## Study text:
ISLAMABAD: At least four people, including two policemen, were killed and about 20 others wounded in two separate blasts in Pakistan’s northwestern Khyber Pakhtunkhwa province on Saturday, officials said, the latest violence in a region grappling with militant violence.

One explosion targeted a police patrol van in Wana, the main town of South Waziristan district near the Afghan border, while another blast caused by explosives mounted on a motorbike struck a market area in Lakki Marwat district, according to police officials and preliminary reports.

The incidents come amid rising militant violence in Pakistan’s northwest, where authorities say armed groups operate from across the border in Afghanistan, straining relations between Islamabad and the Taliban administration in Kabul, with both sides engaged in a military conflict since last month.

“The control room received information in the evening about a bomb blast targeting a police van in Wana Bazaar,” a police official in the area, who did not want to be named, confirmed while speaking to Arab News over the phone.

## Exercise data:

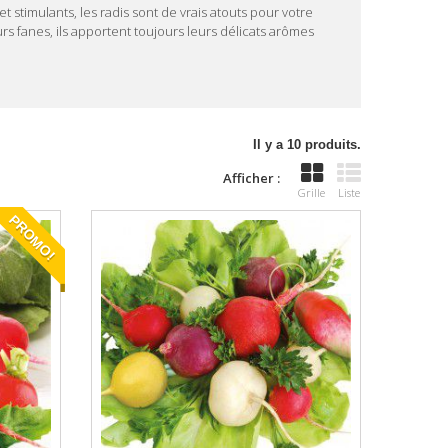
 stimulants, les radis sont de vrais atouts pour votre
rs fanes, ils apportent toujours leurs délicats arômes
Il y a 10 produits.
Afficher :
Grille
Liste
PROMO!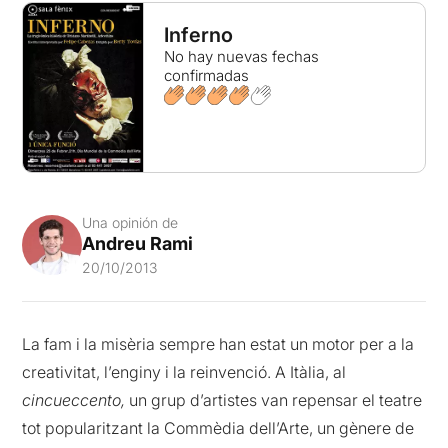
Inferno
No hay nuevas fechas
confirmadas
Una opinión de
Andreu Rami
20/10/2013
La fam i la misèria sempre han estat un motor per a la
creativitat, l’enginy i la reinvenció. A Itàlia, al
cincueccento,
un grup d’artistes van repensar el teatre
tot popularitzant la Commèdia dell’Arte, un gènere de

## Activity:
In the report on the Khyber Pakhtunkhwa blasts, copy the passage that begins at the words "The incidents come" and stops after "over the phone.", putting "the Afghan capital" in place of "Kabul".

## Result of the exercise:
The incidents come amid rising militant violence in Pakistan’s northwest, where authorities say armed groups operate from across the border in Afghanistan, straining relations between Islamabad and the Taliban administration in the Afghan capital, with both sides engaged in a military conflict since last month.

“The control room received information in the evening about a bomb blast targeting a police van in Wana Bazaar,” a police official in the area, who did not want to be named, confirmed while speaking to Arab News over the phone.